Sold my 2006 Puma 25bh and bought this 2012 Shadow Cruiser 260bh. This thing is really nice and roomy and only weighs 4200lbs dry. Ready to take it to Hunting Island State Park next week.


----------



## Rabbit Runner (May 24, 2013)

Great looking camper.


----------



## Milkman (May 29, 2013)

Very good looking rig.  I have heard the deer are like pets over there on that island.   Yall have fun !!


----------



## Buford_Dawg (May 30, 2013)

*Very nice...*

Enjoy the island.  That is one sharp looking camper.


----------



## Paymaster (May 30, 2013)

Looks Great! Congrats!


----------



## pop pop jones (May 30, 2013)

Yep you're gonna enjoy that one. Looks good.


----------



## jbird1 (May 30, 2013)

Let's see some interior picks of that bad boy.


----------



## PappyHoel (May 30, 2013)

Very nice.  I miss mine, used to have a 32ft.  You will have lots of fun.


----------



## Curtis-UGA (May 31, 2013)

Thanks guys! Heading out in the morning. Will post some pics when I get back.


----------



## Milkman (May 31, 2013)

Curtis-UGA said:


> Thanks guys! Heading out in the morning. Will post some pics when I get back.

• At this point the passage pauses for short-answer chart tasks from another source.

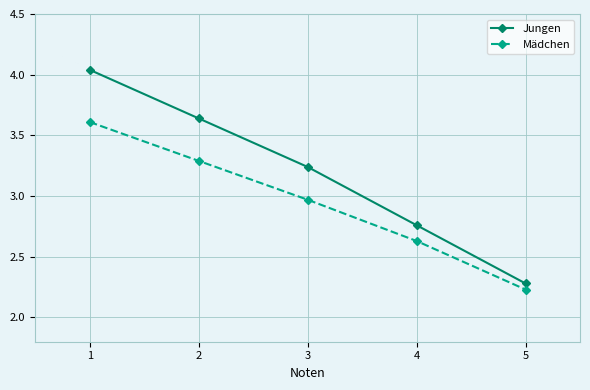

List the labels in order of Jungen value, smallest first.

5, 4, 3, 2, 1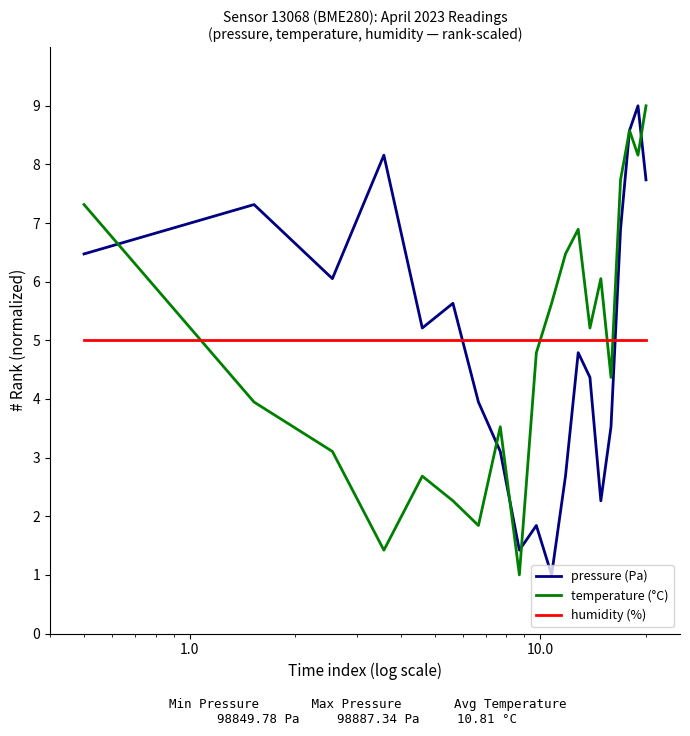

Which series ends up on top after the final intersection of temperature (°C) and humidity (%)?

temperature (°C)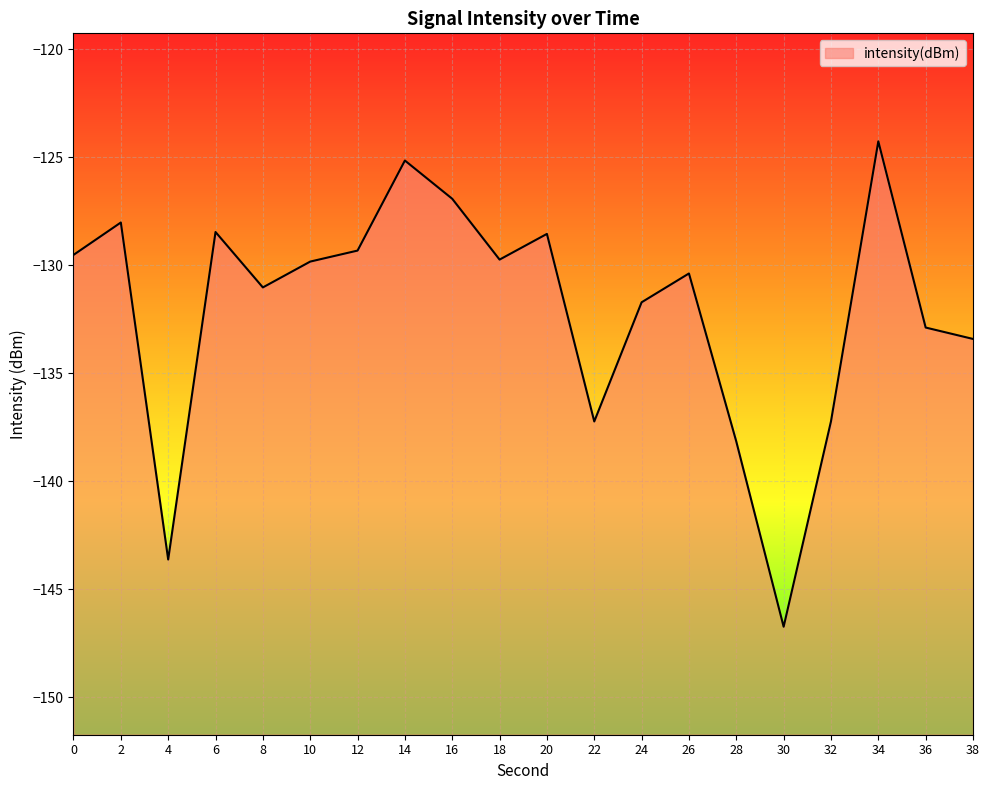

What is the minimum value shown in the chart?

-146.7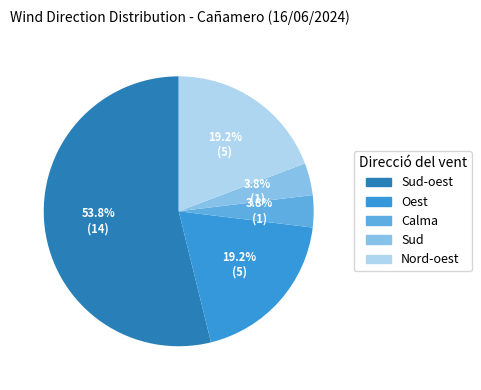

Is there a majority slice in this chart?

Yes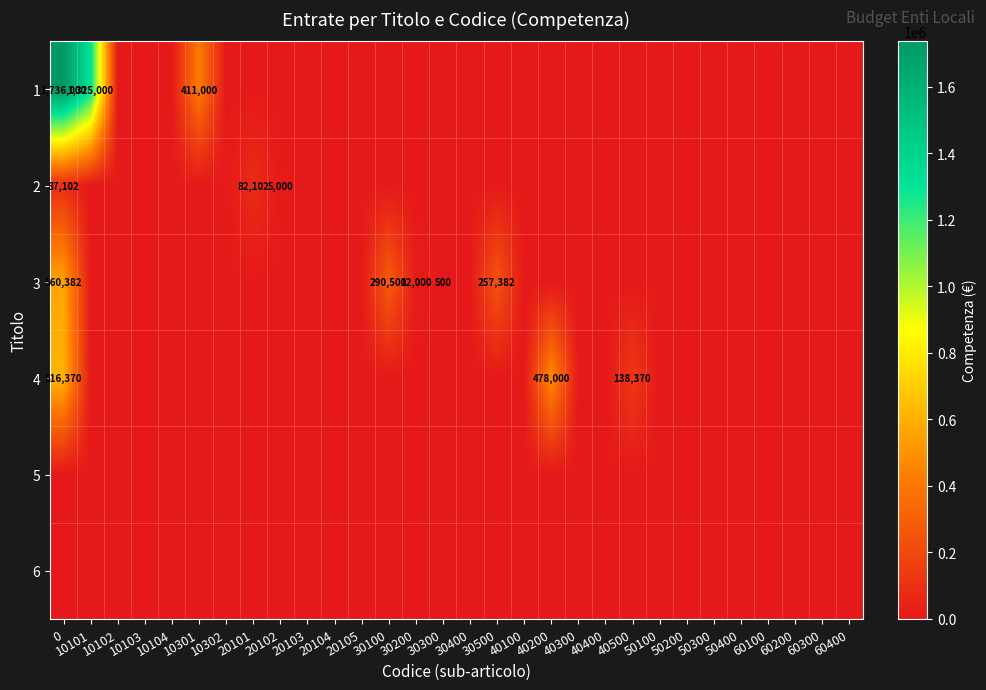

Which category has the lowest value across all series?

10102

Where are you going to camp?


----------



## Curtis-UGA (May 31, 2013)

Milkman said:


> Where are you going to camp?



Hunting Island, have been there a few times before. Lots of wildlife, beautiful beaches and good fishing.


----------



## Curtis-UGA (Jun 5, 2013)

Had a great trip and really enjoyed the new camper!


----------



## Milkman (Jun 6, 2013)

Looks like a fun time.  Thanks for sharing !!


----------



## Gadestroyer74 (May 7, 2014)

Dang nice camper Curtis


----------



## Meriwether Mike (May 7, 2014)

Looks like the kids had a ball. Win win in my book!


----------



## gadeerwoman (May 15, 2014)

Man that is a big step up from that old green camper I bought from you in Greene County 
Know you love it and the kids  have a ball camping. Can't believe how they have grown!! Don't know how I missed this thread for so long!


----------



## Curtis-UGA (May 19, 2014)

Thanks guys and gals!

We are actually heading to Charleston this weekend then to Cape San Blas the first week in June. We are defiently enjoying the camper and our camping vacations!


----------



## shane3fan (May 27, 2014)

Which site did you stay in at Hunting Island? Were the skeeters bad?


----------



## Curtis-UGA (May 27, 2014)

Can't remember the exact site but I have been 3 times and the skeeters have never been that bad.


----------



## shane3fan (May 27, 2014)

cool--was it near the water or on the back side of the park? 

We went there back in December and stayed in site 17 which is near the beach-but it is taken until late this year. We were told that the sites that arent near the water get over run by skeeters and no-see-ums during the summer.


----------



## Curtis-UGA (May 27, 2014)

I have always stayed on the back side of the park. Never had a issue with them but imagine they can be bad sometimes. Always been in June or July. I did walk down to the lagoon one time and have never seen so many. It was like a black cloud.


----------